What I would really be interested in hearing is the aftermath of the planned rental from Gare du Nord. I'd like to hear if it was as easy and painless as anticipated or if it was a regrettable decision.

Posted by Lance
Memphis, US
13 posts

I'll try to remember to let everyone know how it goes when we return. I'm four weeks out. I do find it a bit funny how the original intent of the post has so gone in a different direction. I've enjoyed observing everyone's conversation about how bad (or not bad at all to some) driving in Paris is. I guess I participated in helping take the thread that direction so I'll apologize for that.

Posted by Sarah
Stuttgart, Germany
2012 posts

Well, Ceidleh, you live in Boston, which by all accounts is one of the worst cities to drive in. My ex loved cars, loved driving, loved driving in all cities referenced previously, swore he would never drive in Boston ever again. So I guess if you are used to driving there, Manhattan and SF might well seem fun. But for most tourists straight off the plane it is not an advisable experience, though slightly better these days with GPS systems and the like.

Posted by Lance
Memphis, US
13 posts

I returned from Europe yesterday and wanted to come on to describe my driving experience. First, sticking to the original intent of this post, as far as I can tell so far my experience using Auto Europe was fine. It gave me a Europcar rental. I had a couple of issues with that I'll go into first.

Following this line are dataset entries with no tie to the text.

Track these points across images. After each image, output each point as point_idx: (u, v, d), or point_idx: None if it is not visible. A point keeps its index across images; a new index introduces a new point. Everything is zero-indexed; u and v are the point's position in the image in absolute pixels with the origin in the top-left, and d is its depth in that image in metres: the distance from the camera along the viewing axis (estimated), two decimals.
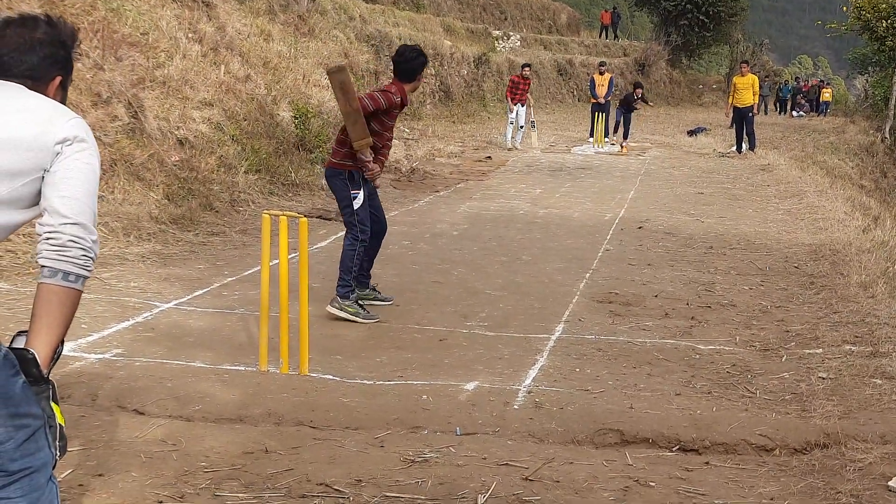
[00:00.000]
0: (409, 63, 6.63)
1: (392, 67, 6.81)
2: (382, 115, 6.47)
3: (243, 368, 5.53)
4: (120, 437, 4.52)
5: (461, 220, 11.32)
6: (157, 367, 5.44)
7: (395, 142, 17.52)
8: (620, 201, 13.24)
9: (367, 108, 6.29)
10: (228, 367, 5.53)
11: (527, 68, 20.97)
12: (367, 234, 6.68)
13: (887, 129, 30.86)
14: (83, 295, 2.41)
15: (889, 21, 28.52)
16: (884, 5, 28.59)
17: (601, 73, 22.90)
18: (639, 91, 22.88)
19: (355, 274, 6.69)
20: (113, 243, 8.22)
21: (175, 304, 6.88)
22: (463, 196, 13.31)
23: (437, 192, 13.67)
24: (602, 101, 22.26)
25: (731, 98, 20.80)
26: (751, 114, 20.26)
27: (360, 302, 6.75)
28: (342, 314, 6.60)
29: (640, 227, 11.12)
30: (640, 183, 15.39)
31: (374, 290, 7.12)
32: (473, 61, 28.27)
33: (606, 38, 47.49)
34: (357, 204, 6.61)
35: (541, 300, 7.60)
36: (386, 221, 7.17)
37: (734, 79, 21.62)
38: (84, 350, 5.67)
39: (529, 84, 20.82)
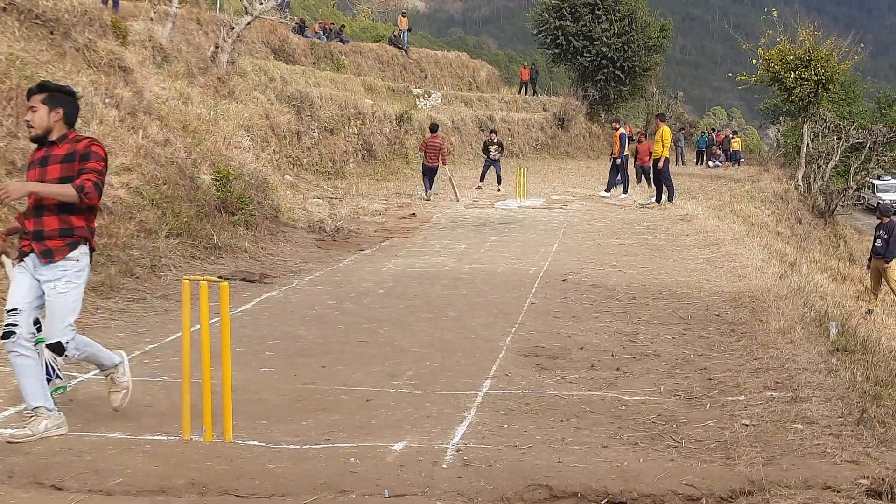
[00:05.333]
0: None
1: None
2: None
3: (165, 438, 5.41)
4: None
5: (387, 278, 11.30)
6: (76, 441, 5.29)
7: (317, 201, 17.55)
8: (544, 255, 13.36)
9: None
10: (150, 437, 5.40)
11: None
12: None
13: (800, 177, 31.81)
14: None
15: (797, 72, 29.48)
16: (791, 57, 29.57)
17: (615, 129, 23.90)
18: (493, 136, 25.42)
19: None
20: None
21: (94, 375, 6.71)
22: (388, 254, 13.32)
23: (362, 250, 13.65)
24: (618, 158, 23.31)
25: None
26: (659, 165, 20.55)
27: None
28: None
29: (564, 280, 11.22)
30: (564, 236, 15.56)
31: None
32: (395, 119, 28.46)
33: (526, 93, 48.21)
34: None
35: (468, 356, 7.60)
36: None
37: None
38: (0, 425, 5.50)
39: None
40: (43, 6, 12.37)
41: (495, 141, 25.15)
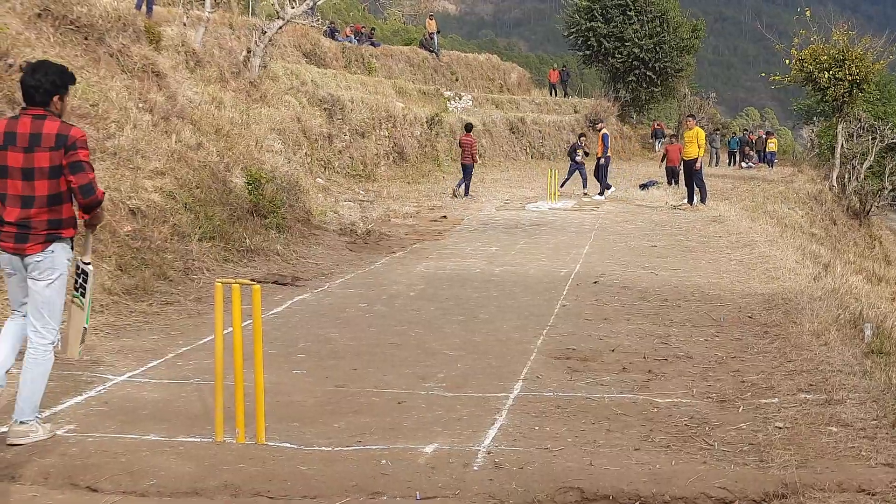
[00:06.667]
0: None
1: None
2: None
3: (199, 440, 5.45)
4: None
5: (418, 280, 11.32)
6: (111, 442, 5.35)
7: (349, 204, 17.62)
8: (576, 256, 13.33)
9: None
10: (183, 439, 5.45)
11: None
12: None
13: (834, 178, 31.50)
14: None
15: (831, 72, 29.20)
16: (825, 57, 29.29)
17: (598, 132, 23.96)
18: (582, 139, 25.59)
19: None
20: (65, 316, 8.09)
21: (129, 377, 6.79)
22: (419, 256, 13.34)
23: (394, 252, 13.68)
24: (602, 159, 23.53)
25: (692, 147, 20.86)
26: (696, 166, 20.46)
27: None
28: None
29: (595, 282, 11.19)
30: (595, 238, 15.52)
31: None
32: (426, 122, 28.51)
33: (556, 95, 48.13)
34: None
35: (499, 358, 7.60)
36: None
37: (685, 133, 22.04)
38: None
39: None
40: (77, 12, 12.50)
41: (582, 145, 25.14)
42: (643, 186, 26.04)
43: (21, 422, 5.28)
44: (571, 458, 5.20)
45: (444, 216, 18.45)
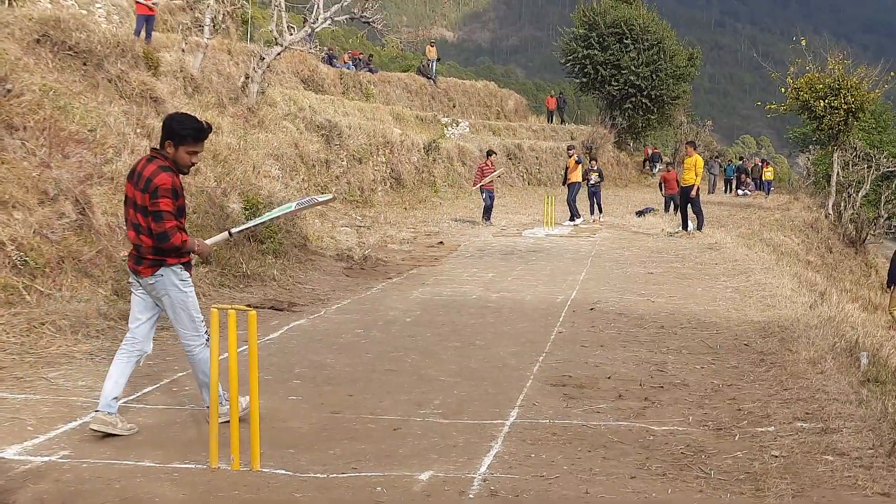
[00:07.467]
0: None
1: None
2: None
3: (193, 466, 5.43)
4: None
5: (414, 306, 11.31)
6: (105, 468, 5.33)
7: (346, 230, 17.62)
8: (572, 283, 13.33)
9: None
10: (178, 465, 5.43)
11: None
12: None
13: (830, 206, 31.58)
14: (29, 397, 2.37)
15: (827, 101, 29.35)
16: (820, 86, 29.45)
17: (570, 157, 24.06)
18: (593, 163, 25.25)
19: None
20: (60, 342, 8.09)
21: (124, 402, 6.75)
22: (415, 282, 13.34)
23: (390, 278, 13.67)
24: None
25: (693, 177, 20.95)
26: (692, 193, 20.50)
27: None
28: None
29: (591, 309, 11.19)
30: (591, 264, 15.52)
31: None
32: (423, 148, 28.59)
33: (553, 122, 48.33)
34: None
35: (495, 385, 7.59)
36: None
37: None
38: (29, 453, 5.55)
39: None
40: (76, 38, 12.56)
41: (595, 168, 24.73)
42: (640, 213, 26.10)
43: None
44: (567, 486, 5.19)
45: (441, 242, 18.46)
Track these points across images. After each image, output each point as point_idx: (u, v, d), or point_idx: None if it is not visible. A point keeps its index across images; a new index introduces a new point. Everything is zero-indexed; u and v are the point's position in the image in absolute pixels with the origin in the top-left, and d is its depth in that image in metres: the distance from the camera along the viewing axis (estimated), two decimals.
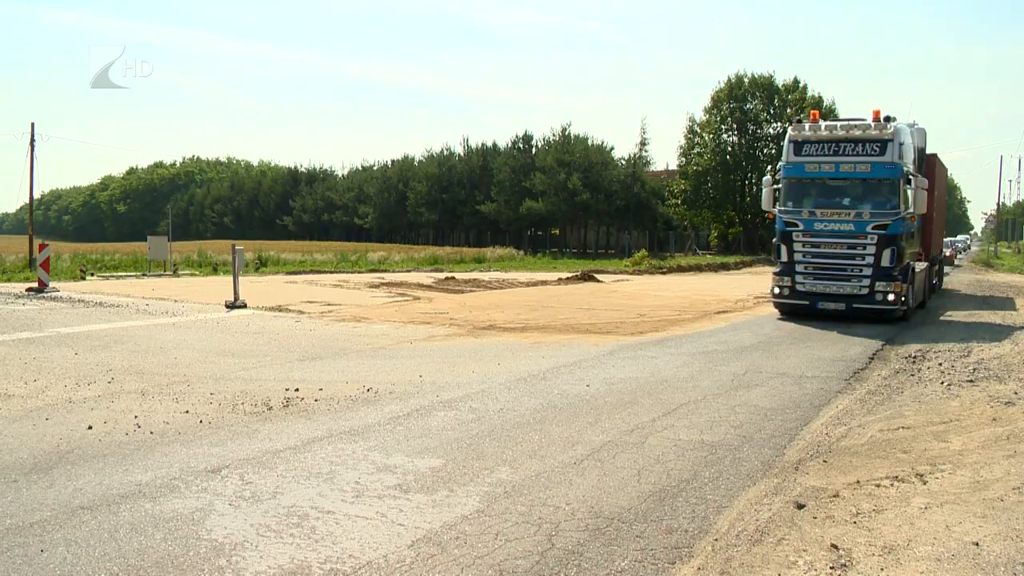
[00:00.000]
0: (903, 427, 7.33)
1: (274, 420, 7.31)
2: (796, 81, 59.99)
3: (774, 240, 16.53)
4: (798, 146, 16.07)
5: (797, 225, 15.91)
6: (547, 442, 6.74)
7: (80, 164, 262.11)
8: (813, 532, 4.77)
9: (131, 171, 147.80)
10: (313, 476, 5.73)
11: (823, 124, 16.04)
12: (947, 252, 38.47)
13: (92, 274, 26.11)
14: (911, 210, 15.50)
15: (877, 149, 15.27)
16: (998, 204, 77.72)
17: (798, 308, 16.11)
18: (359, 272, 31.79)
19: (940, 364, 10.83)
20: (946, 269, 32.97)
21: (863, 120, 15.78)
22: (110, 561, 4.26)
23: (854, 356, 11.88)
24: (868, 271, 15.33)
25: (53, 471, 5.66)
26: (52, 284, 19.42)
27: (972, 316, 17.84)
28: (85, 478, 5.52)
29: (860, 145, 15.41)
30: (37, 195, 75.32)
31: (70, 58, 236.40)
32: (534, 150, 70.17)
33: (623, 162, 65.67)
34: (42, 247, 20.56)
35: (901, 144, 15.32)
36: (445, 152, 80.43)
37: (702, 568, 4.32)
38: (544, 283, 26.42)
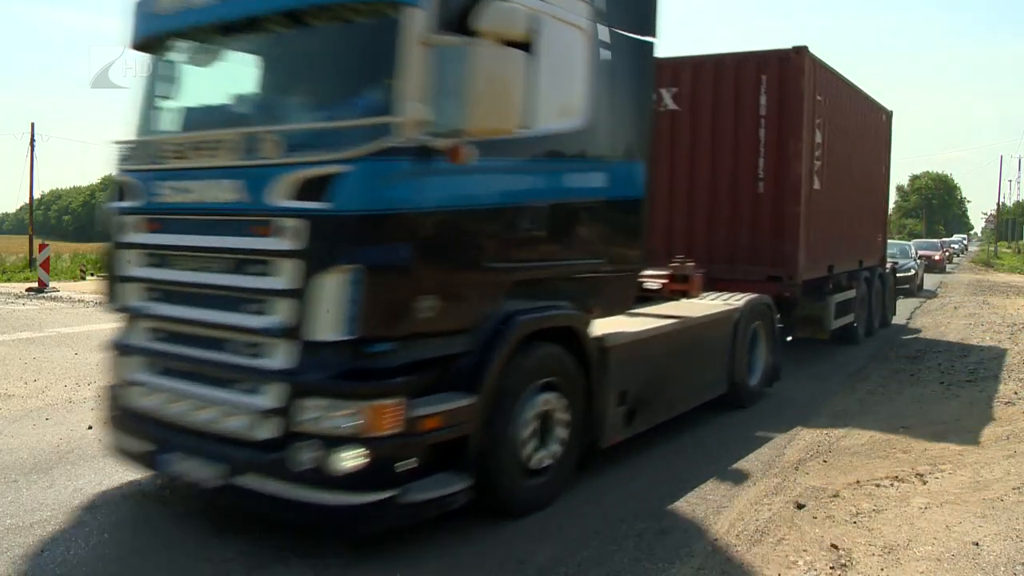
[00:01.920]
0: (903, 427, 7.33)
1: None
2: None
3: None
4: None
5: (134, 193, 4.88)
6: None
7: (80, 164, 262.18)
8: (813, 532, 4.77)
9: None
10: None
11: None
12: (936, 256, 33.67)
13: (92, 274, 26.06)
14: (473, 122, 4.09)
15: None
16: (998, 204, 77.54)
17: (140, 458, 4.88)
18: None
19: (939, 364, 10.82)
20: (928, 283, 24.77)
21: None
22: (110, 562, 4.26)
23: None
24: (274, 360, 4.15)
25: (53, 471, 5.66)
26: (52, 284, 19.40)
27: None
28: (85, 478, 5.51)
29: None
30: (37, 195, 75.36)
31: (70, 58, 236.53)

Finding my way into the car park wasn't as easy as it probably should've been but I'll chalk that up to not completely understanding the directions I was given. Then when we got to the car it did not have a full tank of gas and was not cleaned. But I came across an employee in the garage who couldn't have been nicer and made note on my agreement about the fuel that I could return it on empty. So as long as I don't have a fuel charge I have to fight later then I'll be OK with my rental experience.

Posted by Lance
Memphis, US
13 posts

Now, as far as the long back and forth everyone had about driving from Gare du Nord, let me just say how easy it was to get from the train station to the outer ring road. Seriously. It was just like driving on any city street followed by being on a normal American interstate. Were there motorcycles zooming in and out? Sure, but if you know it's coming I don't understand how that bothers anyone. So I found driving in the part of Paris that I drove in quite easy. However, on my return to the train station I made the mistake of driving in at rush hour. So in addition to the ring road being like the normal interstate rush hour I deal with in Memphis, the city street was a disaster. It took three hours to do the 30-minute drive from Versailles. People there don't pay attention to traffic lights and try to put a car into a three-foot wide gap. But I still don't think that was anything to panic about. I mean, we were driving 5 to 10 mph. It wasn't scary. It was just annoying to be in the traffic for so long. Would I do it again? Most definitely. I would just try to be smarter about avoiding rush hour.

Posted by Robert
Portland
629 posts

I've used Auto Europe and Kemwel (both now under the same ownership) in France for many years, with no complaints. They're very good about setting out what's included and what's not. Most of the time I wind up with Europcar.